On a more pleasant note while on Ramree Island, it was a our practice, as soon as the squadron had taken off to attack the target of the day, to strip naked and laze in the surf and on the beach until their return. One day, unknown to us, Vera Lynn was visiting for an evening makeshift concert. When we attended the concert that evening she slyly announced to the audience --- “ I saw all of you boys on the beach today wearing those cute little white shorts!!” As you know, this was the only part of our bodies that never got sunburned and looked for all the world like we were wearing white shorts.

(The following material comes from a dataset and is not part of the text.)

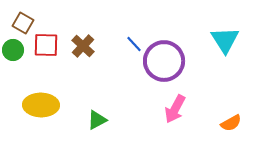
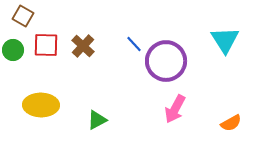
brown square: moved 7 px up
purple circle: moved 2 px right
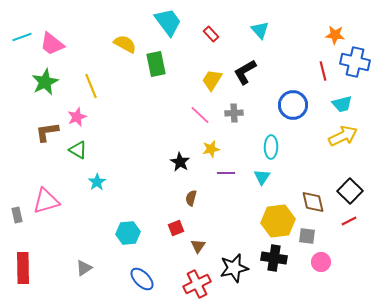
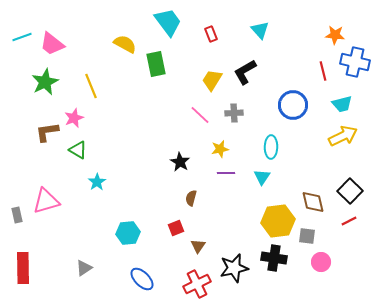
red rectangle at (211, 34): rotated 21 degrees clockwise
pink star at (77, 117): moved 3 px left, 1 px down
yellow star at (211, 149): moved 9 px right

From the dropping of the ‘big one’ to end the war I was sent to Malaya (Kuala Lumpur & RAF Tengah on Singapore Island) then almost immediately to Surabaya, followed by Batavia and then Medan in Sumatra. This period was harrowing, in many ways worse than during the war in Burma. Here the majority of the Malays and Indonesians hated us because they were now reluctant to revert to pre-war colonialism and seemingly preferring the Japanese to us. The worst part of all this was that in this situation it was impossible to know your enemy – until too late. Many of my buddies found out too late.
Fortunately we were evacuated from Medan after running the gantlet to the seaport of Belawan. Here we boarded a ship for Singapore, via the Sundai Straits passing the steaming, infamous volcano called Krakatoa.
After a very short stay at RAF Changi I returned home, without incident, to pick up the threads of my marriage, my life and within two years made the decision to emigrate to Canada, which I have never regretted.